While this solution is faster than using `int64_t`

(because Codeforces machines are 32-bit), the time limit should be loose enough for solution that does not use this trick to pass. However, this trick may be useful if you want to be very fast or implement an unintended/suboptimal brute force solution. (the same thing can be said about fast input/output methods. On Codeforces, cin/cout is usually fast enough)

This is definitely faster than the usual `return (long long)a * b % mod`

, but it might be slower than Montgomery multiplication.

Given a positive integer `md`

, and two positive integers `a`

and `b`

in range `[0, md-1]`

, the following function will compute `(int) ((long long) a * b % md)`

: (the quotient of the division is stored in variable `d`

)

```
int mul(int a, int b) {
unsigned long long x = (long long) a * b;
unsigned xh = (unsigned) (x >> 32), xl = (unsigned) x, d, m;
asm(
"divl %4; \n\t"
: "=a" (d), "=d" (m)
: "d" (xh), "a" (xl), "r" (md)
);
return m;
}
```

x86 assembly has an instruction to divide a 64-bit integer by a 32-bit integer, provided that both the quotient and the remainder fits in 32 bits. (More details)
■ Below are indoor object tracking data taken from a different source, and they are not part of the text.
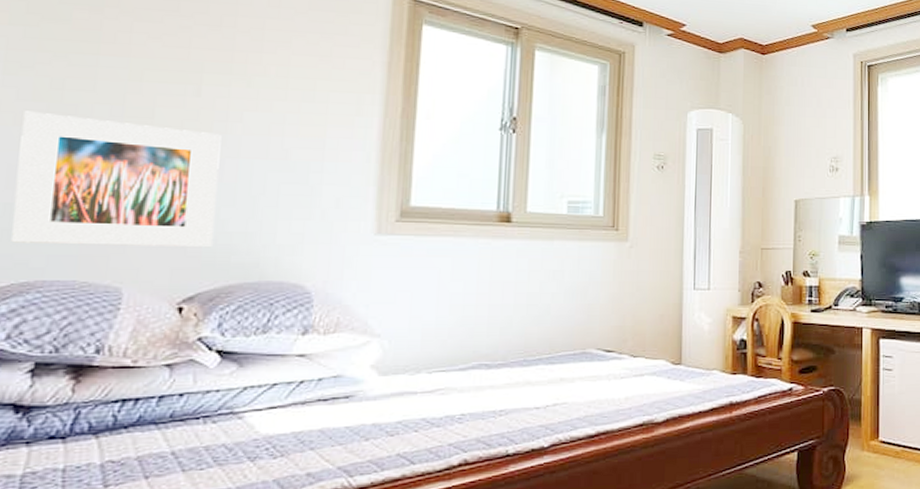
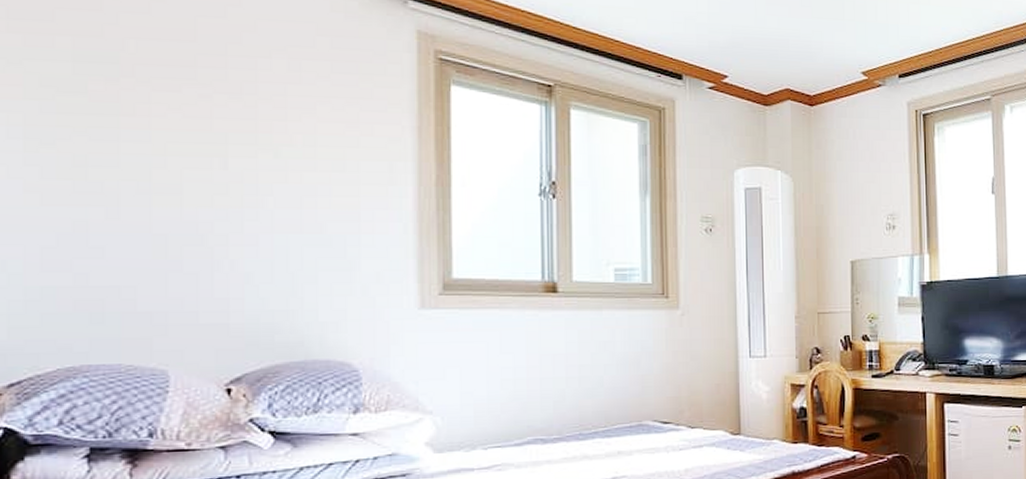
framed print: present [11,111,222,247] -> none [50,190,254,328]

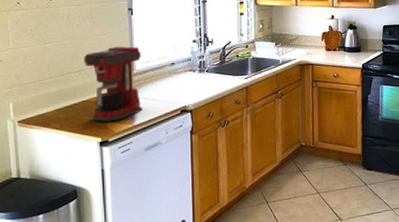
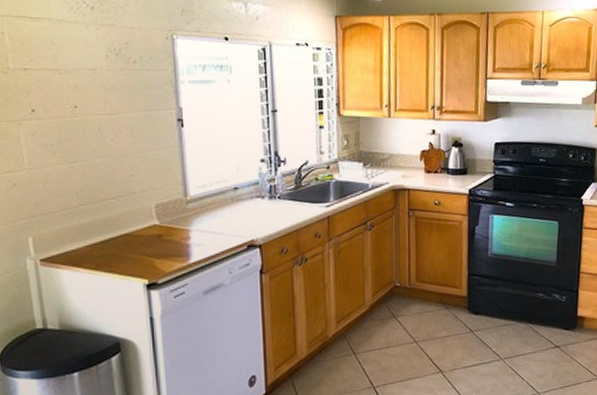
coffee maker: present [83,46,143,122] -> none [122,166,200,260]

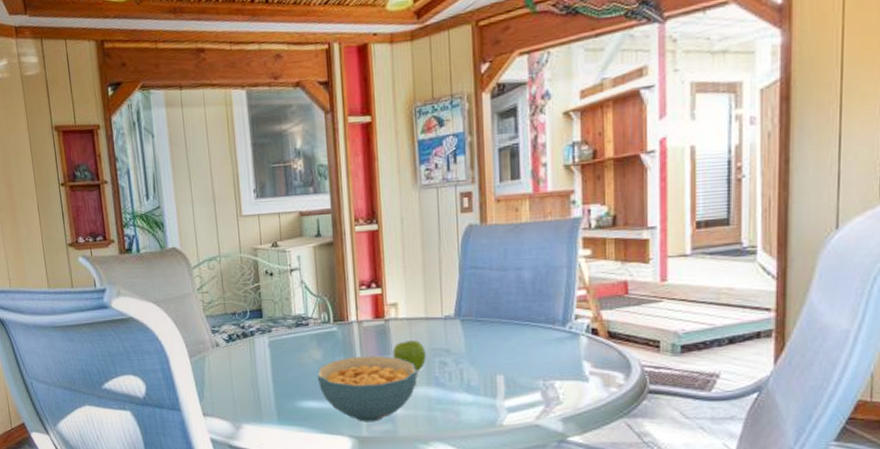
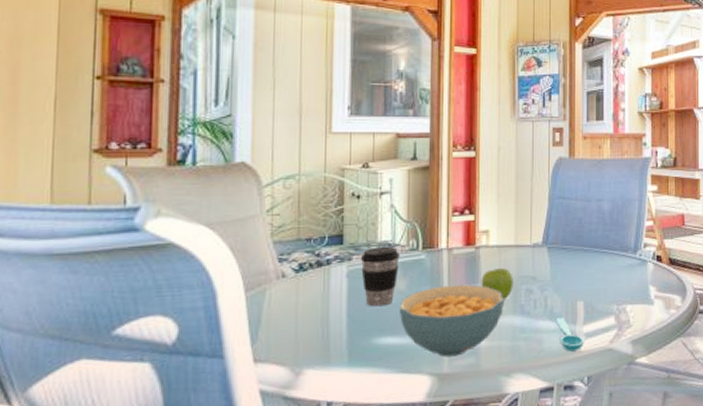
coffee cup: none [278,319,314,374] -> present [360,246,400,307]
spoon: none [473,391,505,425] -> present [555,317,583,352]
However, it's not a compiler bug that GCC does not optimize code like this

```
uint32_t f(uint64_t a, uint32_t b) { return a % b; }
```

to use that assembly instruction, because that would not work well (as required by the C++ standard) when the quotient exceeds 2^32. See also 64308 – Missed optimization: 64-bit divide used when 32-bit divide would work.

Unfortunately, I think there isn't any intrinsic function of GCC that provides the functionality, and it's necessary to use `asm`

. (source)

Benchmark code: (you can copy-paste that to https://codeforces.com/problemset/customtest )

**Code**

Because Codeforces caches the result, you may need to change the input or some whitespaces in the code to re-run the code. When I run it the result is ~= 0.45 vs 0.65, which is a 30% performance gain.